Ротмистр достал из полевой сумки бумаги и разложил их на столе. Среди прочего, там был мой акт.

— Хорошо составлено, — сказал он про мой документ. — Все по форме. Проба на вид, на запах, марганцем, на горение. Три подписи. Место, число, номер по клейму. Придраться не к чему, а в трибунале, поверьте, придираться любят.

Ротмистр расписался в документе в графе о приеме арестованных и вещественных доказательств, поставил число. Потом придвинул бумагу Лихареву.

— Ваша подпись, Антон Власьевич. Принял, сдал, все как положено.

Лихарев расписался, вернул. Ротмистр собрал листы, положил обратно.

— Дело завертелось, — сказал он. — Механизм скрипучий, ржавый, но работающий. Свербеева и прочих теперь будут допрашивать, очные ставки устраивать.

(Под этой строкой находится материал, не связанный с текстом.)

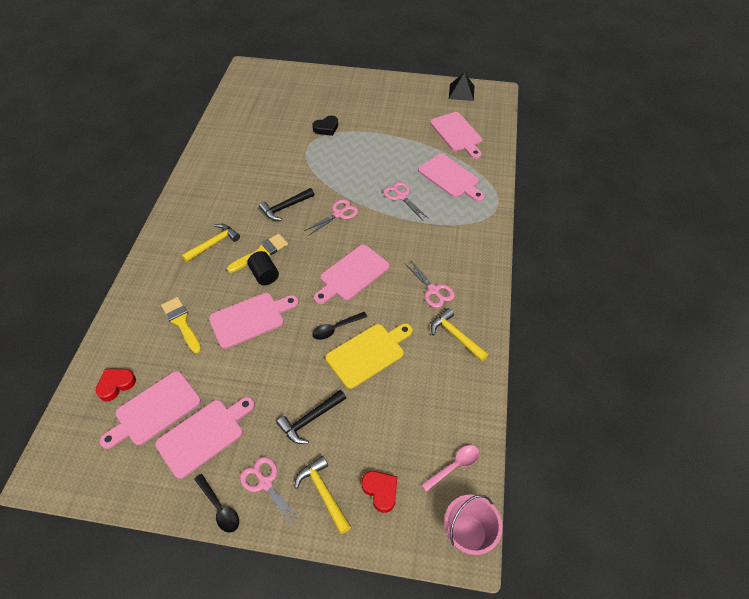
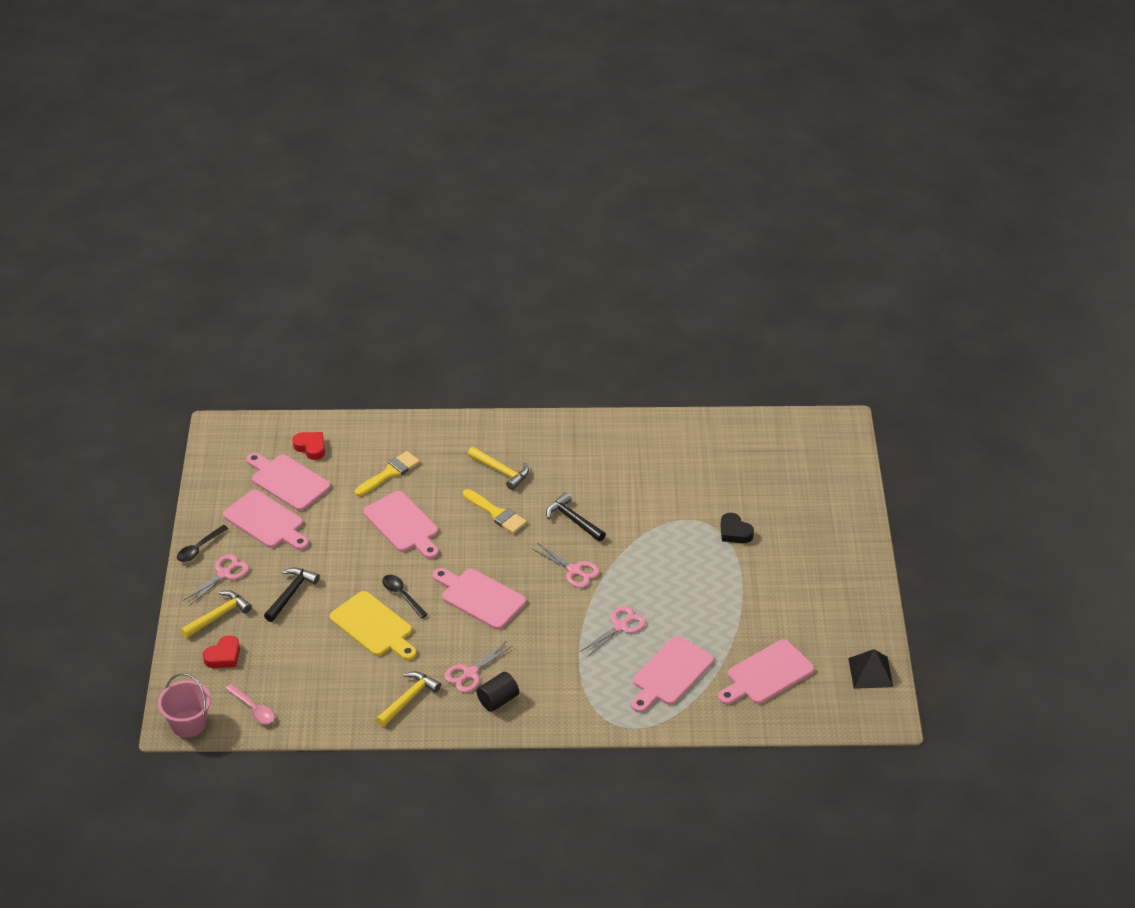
camera: 80 degrees right, 10 degrees down
(264, 275) = (464, 523): black cylinder -> black cylinder (498, 700)
(310, 419) = (291, 593): black hammer -> black hammer turned 75 degrees clockwise

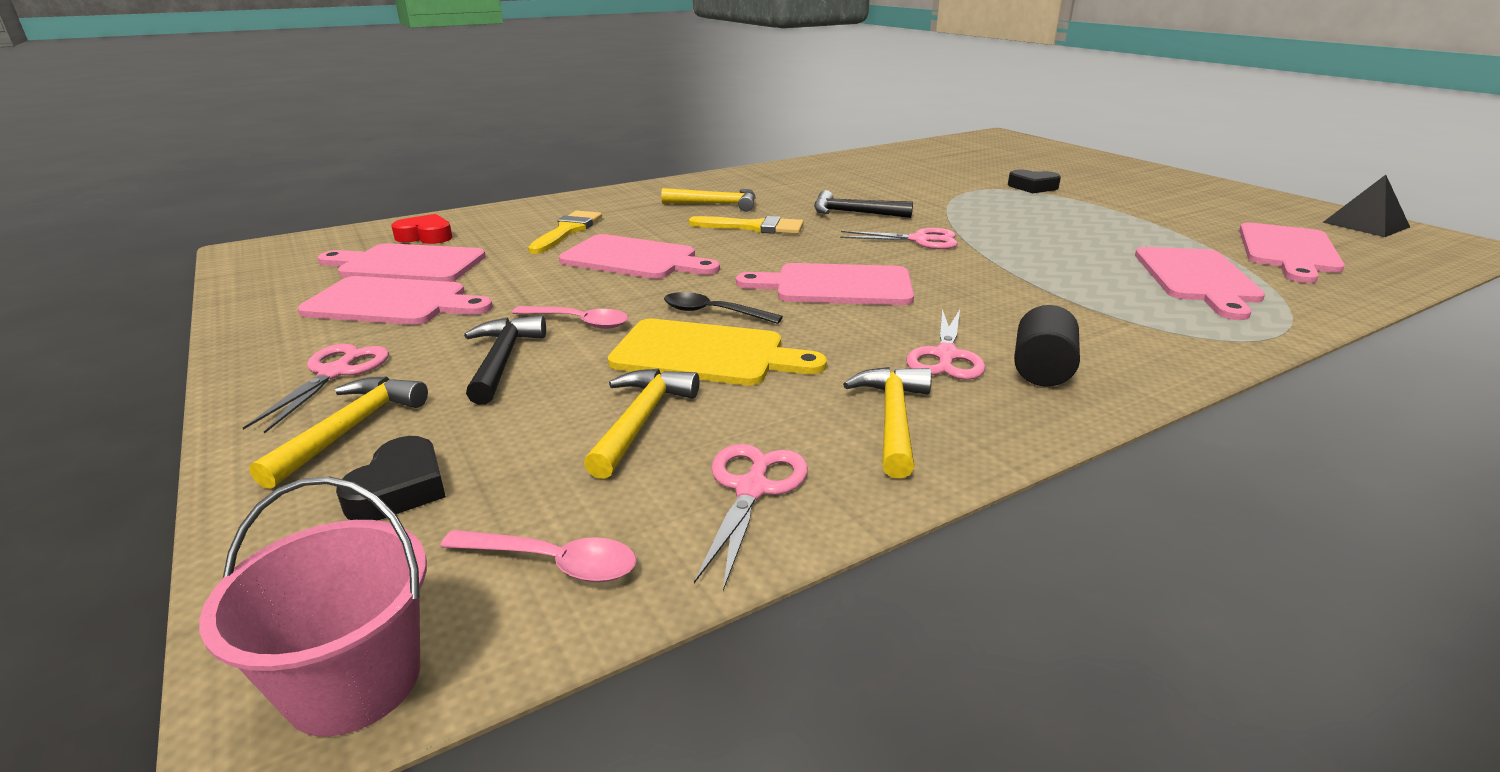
camera: 30 degrees left, 15 degrees down
(199, 548) = (261, 357): black spoon -> none
(223, 656) = (399, 489): red heart -> black heart
(319, 657) = (641, 420): none -> yellow hammer
(338, 577) = (578, 322): none -> pink spoon
(620, 626) = (1057, 262): pink scissors -> pink scissors (752, 489)

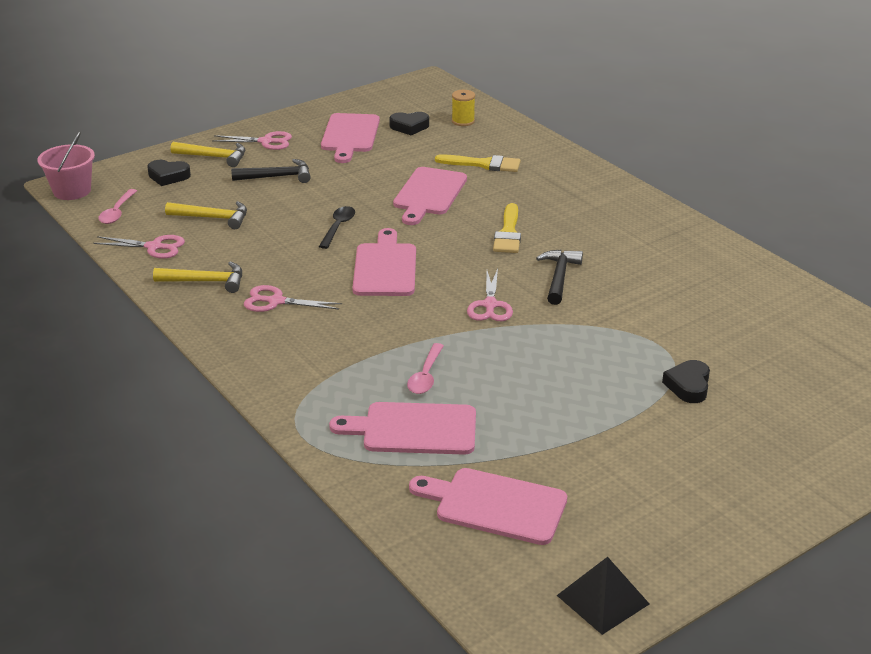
camera: 85 degrees right, 5 degrees up
(407, 264) = (409, 127): pink cutting board -> black heart
(425, 236) = (463, 121): red heart -> yellow spool
(578, 322) = (324, 189): pink spoon -> pink spoon (426, 376)
(706, 354) = (281, 229): yellow cutting board -> none
(716, 204) = (567, 214): yellow hammer -> none
(1041, 370) = (255, 331): black cylinder -> none

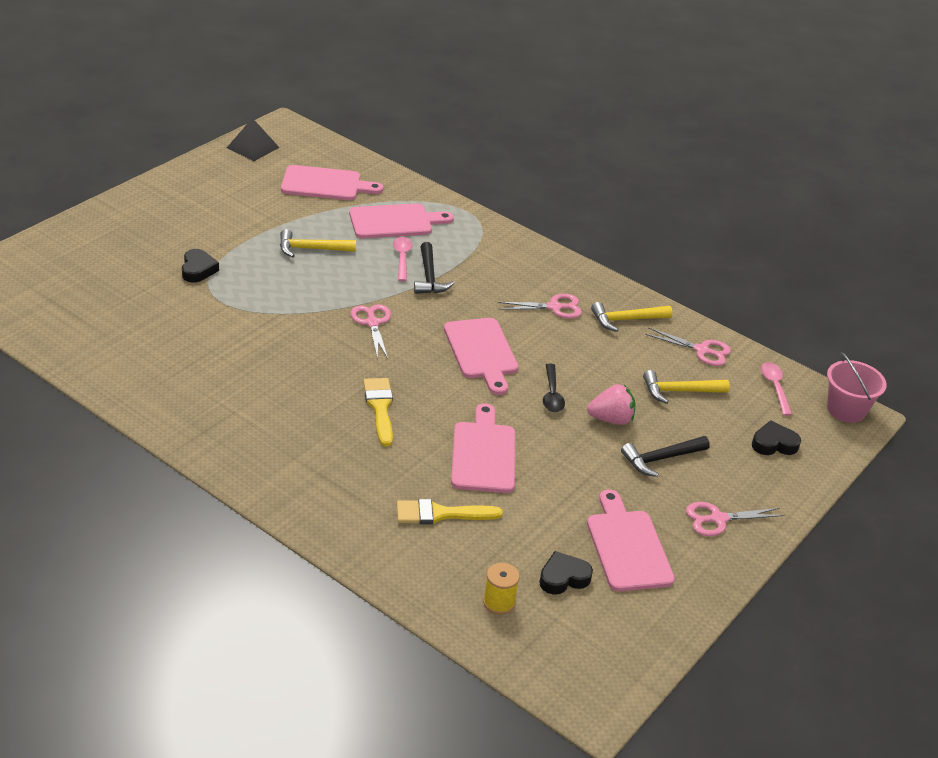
camera: 160 degrees right, 5 degrees up
(154, 247) = (702, 350): pink scissors -> pink scissors turned 150 degrees counterclockwise
(214, 157) = (753, 482): yellow hammer -> yellow hammer (311, 249)
(297, 205) = (611, 419): none -> pink strawberry
(559, 277) = (317, 359): black hammer -> black hammer (429, 277)

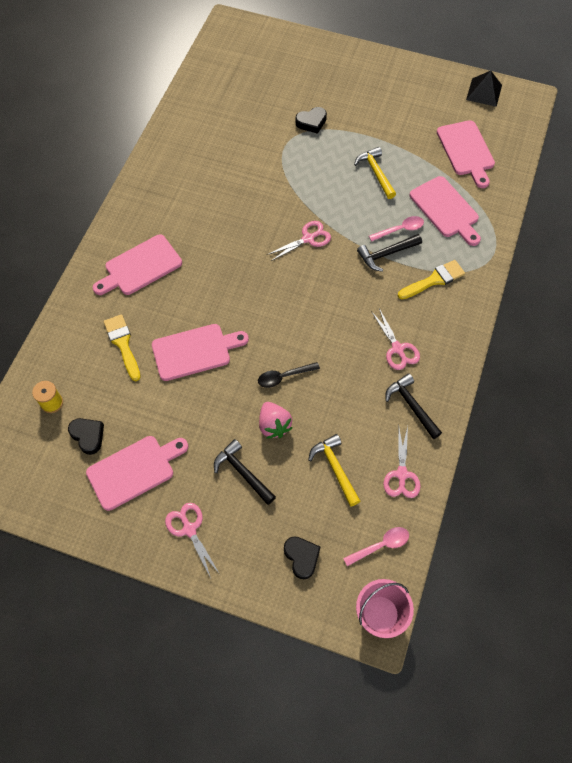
camera: 75 degrees right, 25 degrees up
(380, 407) = (215, 274): yellow brush -> yellow brush (434, 280)
(481, 352) = (311, 316): pink cutting board -> pink cutting board (140, 267)
(626, 320) = (411, 405): yellow hammer -> black hammer

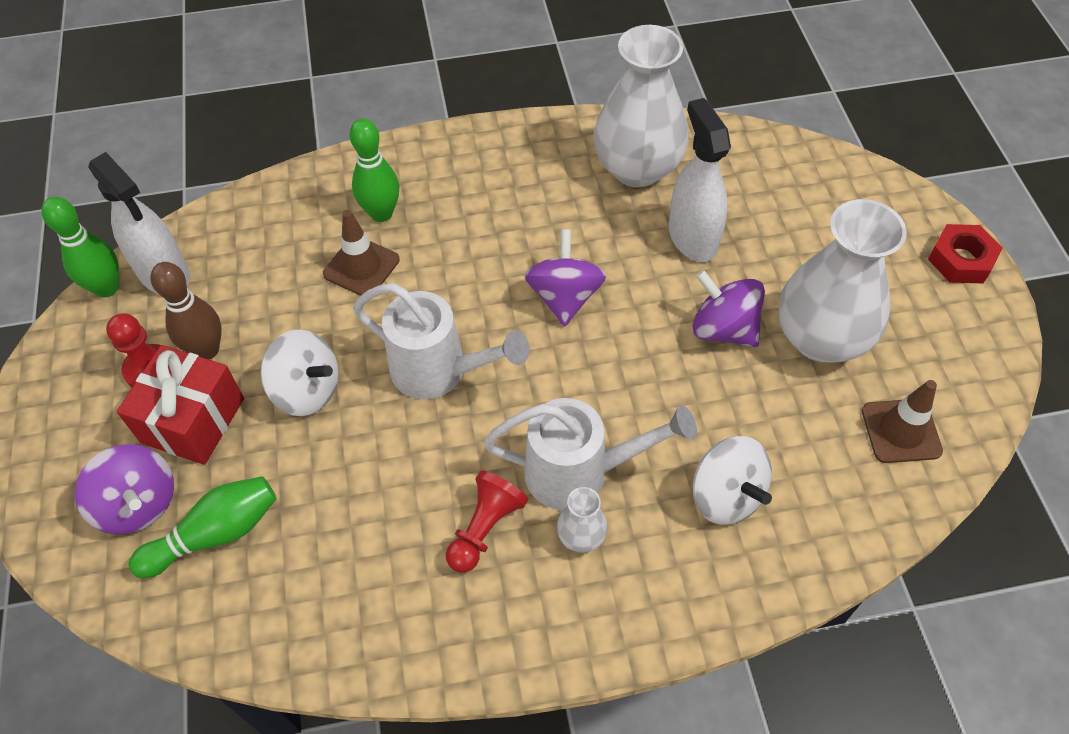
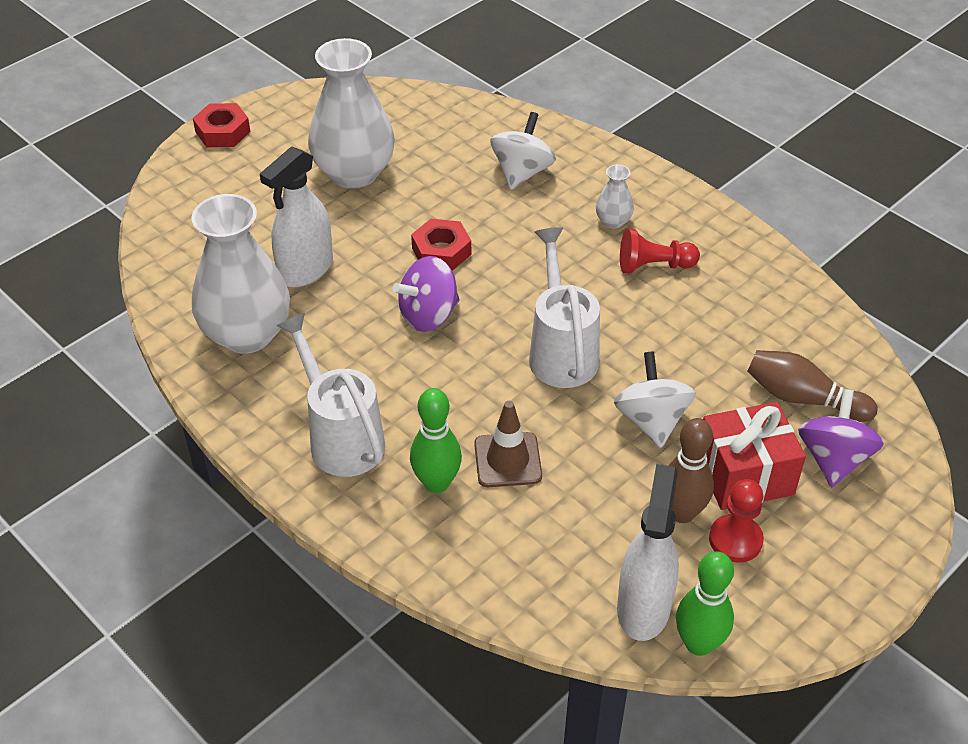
camera: 125 degrees left, 10 degrees down
(215, 534) = (803, 398): green bowling pin -> brown bowling pin
(579, 473) = (570, 241): white watering can -> white watering can (341, 438)
(645, 351) = (441, 251): none -> red nut
(723, 329) = (386, 220): purple spinning top -> none
(901, 431) = (403, 119): brown traffic cone -> none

Выяснять, кто сверлил бочку, он сам, возчики, или все скопом. Кто цедил спирт, кто лил воду.

Он отхлебнул чаю, обжегся, поставил кружку.

— Дело мы заведем, — сказал он. — И виновных на каторгу отправим, будьте спокойны. Улики хорошие, отпираться им нечем. Года по три каждому светит, а то и поболее.

Помолчал, глядя в кружку.

— Только вы, доктор, сильно не радуйтесь. Я вижу, у вас в глазах ожидание. Мол, вычистим теперь заразу, и все наладится. Но так не будет.

— Отчего же?

— Оттого. — Ротмистр невесело усмехнулся. — Вы одного вора поймали. А за ним что стоит? Интендантский чиновник, который бочки принял и запечатал. За ним еще кто-то, повыше, кто чиновника посадил на это теплое место. И так до самого верха. В Харбине, доктор, воруют все. От стрелочника, что вагон не туда загнал за трешницу, до господ в Управлении путей сообщения, которые эшелонами ворочают. Целый спрут. И щупальца у него везде.

— Так рубить эти щупальца.

— Рубить. — Он посмотрел на меня почти с жалостью. — А вы попробуйте. Начнете рубить по-настоящему, до корня, и что будет? Снабжение встанет. Все разом. Потому что честного подрядчика здесь днем с огнем не сыщешь. Их там просто нет. Всякий, кто хоть что-то поставляет на фронт, ворует, иначе он бы там не удержался, его бы съели свои же. Уберешь вора, а на его место кого? Другого вора, только незнакомого. Или пустое место, и тогда солдат вовсе без сапог и без сухарей останется.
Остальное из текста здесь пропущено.